Pure by Julianna Baggott
Grand Central Publishing, New York, 2012
From my library hold list. This is the first book in a trilogy.
I read about this one early last year and, being a fan of apocalyptic fiction, was intrigued by the setting and the unusual features of the main characters. As a young adult novel Pure has some of the draws of The Hunger Games, struggle for survival, adventure, evil adults and budding romance. What helps it rise above other modern, young adult, post-apocalyptic novels is the strength of Baggott’s world building and her writing.
Pressia lives in a land destroyed by the Detonations. Like those around her, these deadly explosions have fused her body with other material, in her case, a doll. Something has allowed these fusions to live and, in many ways, thrive. There are areas where people, melded with glass, engine parts and animals, struggle to survive. There are areas where only Beasts survive, beings more animal than human, and places where Dust threatens everything, soil and bits of matter that have taken on a violent life of their own. And there is the Dome, where the Pure live, and wait to reunited with their brethren.
We know you are there, our brothers and sisters,
We will, one day, emerge from the Dome
to join you in peace.
For now, we watch from afar, benevolently.
But are the Pure truly benevolent? A young man, Partridge, the son of one of the original designers of the Dome, escapes to the outside. When he meets Pressia the two of them find a vital connection and, along with others, determine to discover the truth buried in their shared past.

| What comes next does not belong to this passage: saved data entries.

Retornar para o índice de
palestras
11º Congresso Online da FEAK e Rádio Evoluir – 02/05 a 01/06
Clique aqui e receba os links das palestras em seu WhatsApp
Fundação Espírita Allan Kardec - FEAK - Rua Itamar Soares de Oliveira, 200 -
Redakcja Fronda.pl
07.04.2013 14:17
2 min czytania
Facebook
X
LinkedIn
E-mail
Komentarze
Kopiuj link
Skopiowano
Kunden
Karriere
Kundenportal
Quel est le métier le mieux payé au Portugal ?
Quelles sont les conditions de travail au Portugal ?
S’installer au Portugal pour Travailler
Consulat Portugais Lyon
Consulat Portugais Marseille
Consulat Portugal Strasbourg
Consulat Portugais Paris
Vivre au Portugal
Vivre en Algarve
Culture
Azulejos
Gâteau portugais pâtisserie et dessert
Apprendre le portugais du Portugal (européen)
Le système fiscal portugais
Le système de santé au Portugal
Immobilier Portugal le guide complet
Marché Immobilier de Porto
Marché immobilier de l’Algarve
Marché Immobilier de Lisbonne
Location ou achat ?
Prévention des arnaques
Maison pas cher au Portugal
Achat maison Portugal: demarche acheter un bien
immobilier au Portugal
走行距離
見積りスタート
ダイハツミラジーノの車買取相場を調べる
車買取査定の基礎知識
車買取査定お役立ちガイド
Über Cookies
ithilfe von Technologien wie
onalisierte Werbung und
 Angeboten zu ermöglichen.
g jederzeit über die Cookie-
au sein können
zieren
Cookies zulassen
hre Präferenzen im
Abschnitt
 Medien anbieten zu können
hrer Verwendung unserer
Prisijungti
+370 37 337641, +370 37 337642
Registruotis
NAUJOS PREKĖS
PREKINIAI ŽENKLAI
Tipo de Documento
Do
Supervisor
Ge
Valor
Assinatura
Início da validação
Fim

Baggott has created a frightening, nightmarish world containing some of the most bizarre beings in fiction, at least for me. Living Dust, humans fused with engines, animals, each other..
Our Good Mother speaks only to Pressia now. “The Detonations hit and many of us were here, alone, in our houses or trapped in our cars. Some were drawn to our yards to see the sky or, like me, to the windows. We grabbed our children to our chests. The children we could gather. And there were those of us who were imprisoned, dying. We were all left to die. We were the ones who tended the dying. We wrapped the dead…” She sits again in her chair. “They left us to die and we are forced to carry our children, our children who will never outgrow us, and we will do this forever. Our burden is our love.” From pages 286/287.
In her afterword the author states that research for this novel lead her to accounts on the aftereffects of the bombs dropped on Hiroshima and Nagasaki. Having read many of those accounts I can see their influence. I look forward to the next book in this series, Fuse.